Fabiola y Rosita, desde esa tarde y ya siempre para mí las Dos Gracias, conversaron conmigo como si me conocieran de toda la vida. Hicieron que me sintiera tranquila, sin ese recelo permanente que tenía desde que llegué. Me conocían, dijeron, de verme vagar por el barrio en busca de trabajo. Así que habían hablado con Doña María y se habían enterado de que me hacía mucha falta el trabajo. Pero no me lo hicieron notar en absoluto. Al contrario, me insistieron en lo bien que les vendría que les echara una mano con el negocio que querían poner en marcha.
Me contaron que cada una por su cuenta tenía un puesto de frutas en el barrio. Y que se habían dado cuenta de que no ganaban nada haciéndose la competencia. Cada día ofrecían la fruta a un precio más rebajado, hasta ridículo decían, y sin embargo no podían rivalizar con el Hipermercado de la esquina, ése de la multinacional tan conocida, ya sabes.
Yo no necesitaba mucho para que me convencieran. De hecho, a los cinco minutos, muy nerviosas y emocionadas, nos poníamos de acuerdo. Fabiola aportaba un localito de unos 30 m2, pequeño, pero suficiente para lo que necesitábamos, mientras que Rosita ya tenían apalabrado el préstamo con el Banco. Estuvimos de acuerdo en que yo no pondría dinero ni otra cosa que no fuera mi trabajo pero, eso sí, trabajaría por dos o por tres si hacía falta. Y así de fácil fue todo. No sabes lo contentas que estábamos. No parábamos de hablar y de reírnos por tonterías. Hasta pedimos una botella de anís para celebrarlo, y nos la acabamos. Fíjate, yo, que no bebo nunca, acabé medio piripi.
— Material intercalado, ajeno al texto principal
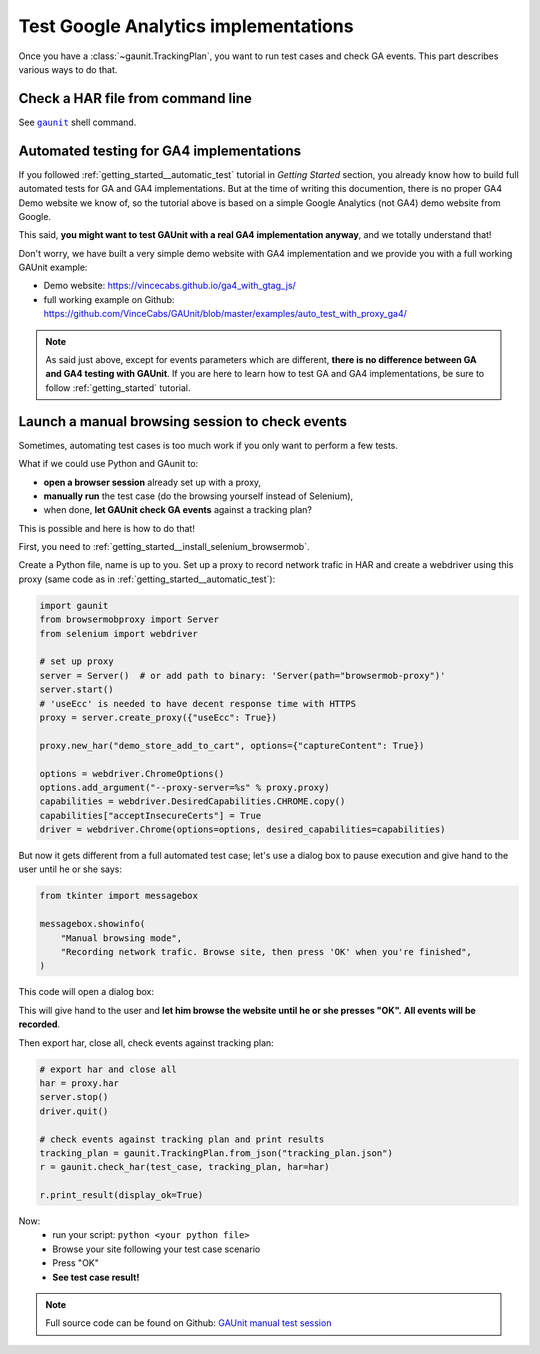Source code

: Test Google Analytics implementations 
----------------------------------------

Once you have a :class:`~gaunit.TrackingPlan`, you want to run test cases and check GA events. 
This part describes various ways to do that.

Check a HAR file from command line
^^^^^^^^^^^^^^^^^^^^^^^^^^^^^^^^^^^^^^^^

See  |command__gaunit|_ shell command.

.. |command__gaunit| replace:: ``gaunit``

.. _command__gaunit: ../command.html#command-gaunit

Automated testing for GA4 implementations
^^^^^^^^^^^^^^^^^^^^^^^^^^^^^^^^^^^^^^^^^^^^^^^^^^

If you followed :ref:`getting_started__automatic_test` tutorial in *Getting Started* section, you already know
how to build full automated tests for GA and GA4 implementations. But at the time of writing this documention, 
there is no proper GA4 Demo website we know of, so the tutorial above is based on a simple Google Analytics (not GA4) demo website from Google.

This said, **you might want to test GAUnit with a real GA4 implementation anyway**, and we totally understand that!

Don't worry, we have built a very simple demo website with GA4 implementation and we provide you with a full working GAUnit example:

- Demo website: https://vincecabs.github.io/ga4_with_gtag_js/
- full working example on Github: https://github.com/VinceCabs/GAUnit/blob/master/examples/auto_test_with_proxy_ga4/

.. note::

    As said just above, except for events parameters which are different, **there is no difference between GA and GA4 testing with GAUnit**.
    If you are here to learn how to test GA and GA4 implementations, be sure to follow :ref:`getting_started` tutorial.

Launch a manual browsing session to check events
^^^^^^^^^^^^^^^^^^^^^^^^^^^^^^^^^^^^^^^^^^^^^^^^^^

Sometimes, automating test cases is too much work if you only want to perform
a few tests.

What if we could use Python and GAunit to:

- **open a browser session** already set up with a proxy,
- **manually run** the test case (do the browsing yourself instead of Selenium),
- when done, **let GAUnit check GA events** against a tracking plan?

This is possible and here is how to do that!

First, you need to :ref:`getting_started__install_selenium_browsermob`.

.. todo: separated part for install

Create a Python file, name is up to you.
Set up a proxy to record network trafic in HAR and create a webdriver using this proxy
(same code as in :ref:`getting_started__automatic_test`):

.. code:: Python

    import gaunit
    from browsermobproxy import Server
    from selenium import webdriver

    # set up proxy
    server = Server()  # or add path to binary: 'Server(path="browsermob-proxy")'
    server.start()
    # 'useEcc' is needed to have decent response time with HTTPS
    proxy = server.create_proxy({"useEcc": True})

    proxy.new_har("demo_store_add_to_cart", options={"captureContent": True})

    options = webdriver.ChromeOptions()
    options.add_argument("--proxy-server=%s" % proxy.proxy)
    capabilities = webdriver.DesiredCapabilities.CHROME.copy()
    capabilities["acceptInsecureCerts"] = True
    driver = webdriver.Chrome(options=options, desired_capabilities=capabilities)

But now it gets different from a full automated test case; let's use a dialog box to pause 
execution and give hand to the user until he or she says:

.. code:: Python

    from tkinter import messagebox

    messagebox.showinfo(
        "Manual browsing mode",
        "Recording network trafic. Browse site, then press 'OK' when you're finished",
    )

This code will open a dialog box:

.. image:: ../img/dialog_box.png

This will give hand to the user and **let him browse the website until he or she presses "OK".** 
**All events will be recorded**.

Then export har, close all, check events against tracking plan:

.. code:: Python

    # export har and close all
    har = proxy.har
    server.stop()
    driver.quit()

    # check events against tracking plan and print results
    tracking_plan = gaunit.TrackingPlan.from_json("tracking_plan.json")
    r = gaunit.check_har(test_case, tracking_plan, har=har)

    r.print_result(display_ok=True)

Now: 
    - run your script: ``python <your python file>``
    - Browse your site following your test case scenario
    - Press "OK"
    - **See test case result!**

.. image:: ../img/print_result.jpg

.. note::

   Full source code can be found on Github: `GAUnit manual test session <https://github.com/VinceCabs/GAUnit/tree/master/examples/manual_test_session>`_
Y así surgió la Cooperativa «El Porvenir.» ¿A que te gusta el nombre? A mí me sugiere tantas cosas… ¡Y cómo ha pasado el tiempo de rápido! ¡Si Lucía ya casi va a empezar la Secundaria…! Mirando ahora hacia atrás, cuando llegamos mi hija y yo a este país, sin nada, siguiendo a un hombre que no se lo merecía, te das cuenta que todo ha valido la pena. Lucía y yo te mandamos un beso muy fuerte y qué decir tiene, que aquí en Alicante, tienes tu casa.